Turek. Maciej J. przesłuchany. Podejrzany nie przyznaje się do winy
Podejrzany Maciej J. usłyszał zarzut zabójstwa swojego brata. Jeszcze dziś do sądu ma trafić wniosek Prokuratury Rejonowej w Turku o areszt dla 19-latka. Domniemany sprawca nie przyznaje się do zarzuconego mu czynu.
Do zdarzenia doszło 31 grudnia na osiedlu Wyzwolenia w Turku. Jak informowała rzecznik Prokuratury Okręgowej w Koninie Aleksandra Marańda na miejsce został wezwany patrol policji.
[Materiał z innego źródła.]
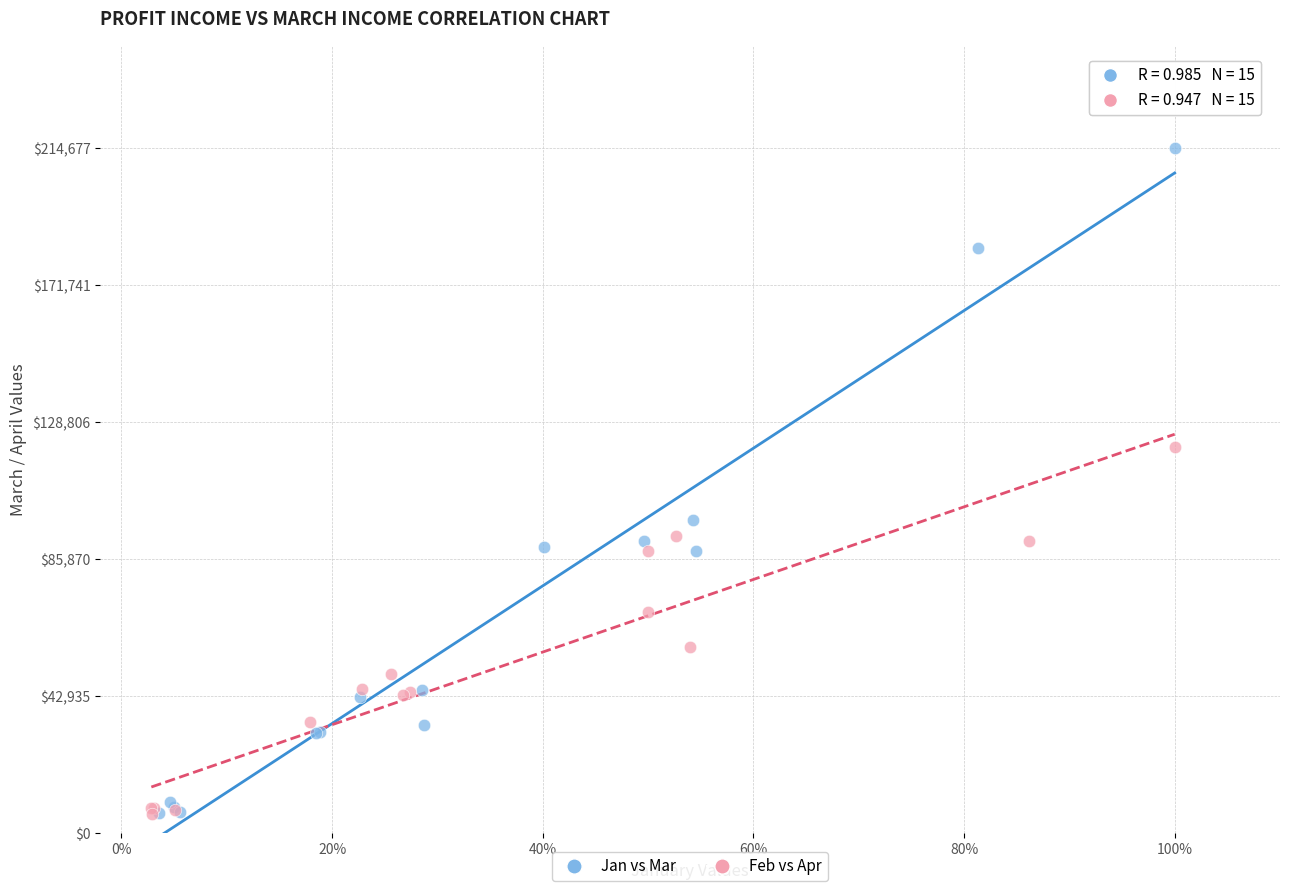

Which series contains the highest Y value?

Jan vs Mar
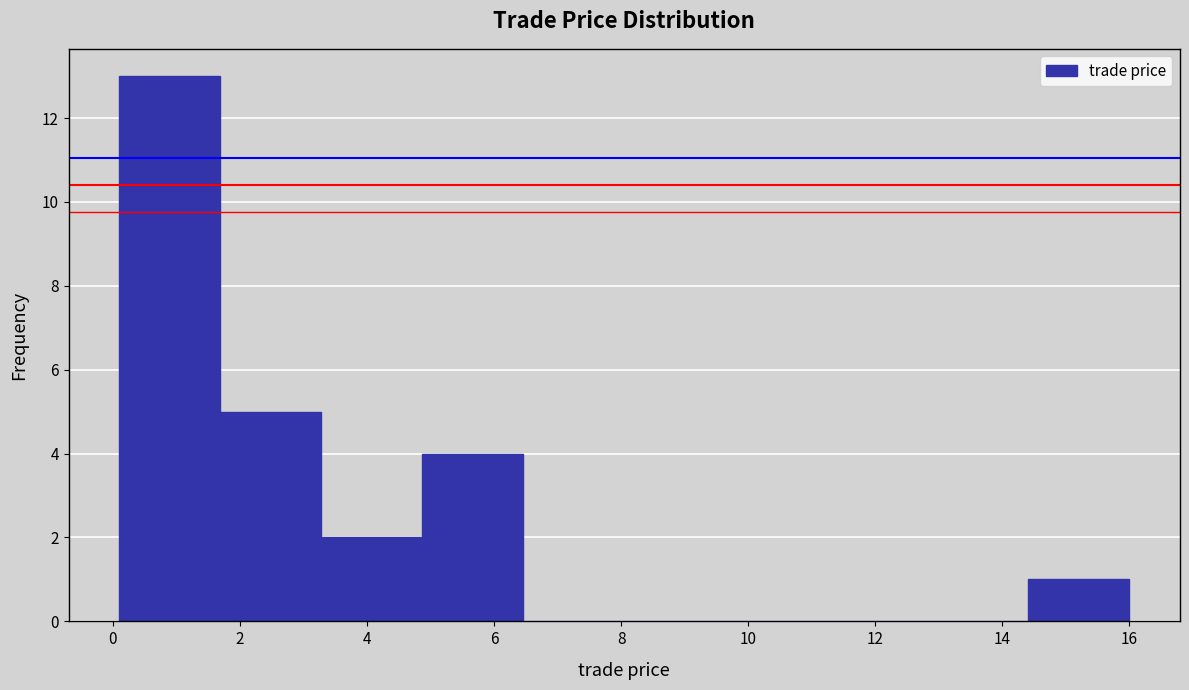

Which range on the x-axis has the tallest bar?

0.2 to 1.6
– W czasie czynności doszło do odnalezienia i zabezpieczenia noża kuchennego z rękojeścią, na którym znajdowały się ślady brunatno-krwawe przypominające ślady świeżej krwi. Biorący udział w czynnościach biegły ujawnił na ciele co najmniej kilka ran kłutych zadanych narzędziem ostrym, ostrokanciastym i ostrokrawędzistym – informowała prokurator.
Czytaj również artykuł: Tragedia na Wyzwolenia. Maciej J. zagrożony karą dożywocia [wideo]
Podejrzany Maciej J. został zatrzymany i przesłuchany. 19-latek nie przyznaje się do winy. Prokuratura postawiła mu zarzut z art. 148 Karnego, czyli zarzut zabójstwa i postanowiła złożyć wniosek o jego tymczasowy areszt, wnioskując o 3 miesiące aresztu. Na złożenie wniosku prokuratura ma czas do godz. 13.00. Następnie odbędzie się posiedzenie, na którym sąd zdecyduje o dalszym losie podejrzanego.
Maciej J. ma być taktowany jako osoba młodociana, czyli grozi mu maksymalnie 25 lat, a nie dożywocie. Zgodnie z definicją zawartą w Kodeksie karnym, młodociany to sprawca, który w chwili popełnienia czynu zabronionego nie ukończył 21 lat i w czasie orzekania w pierwszej instancji 24 lat.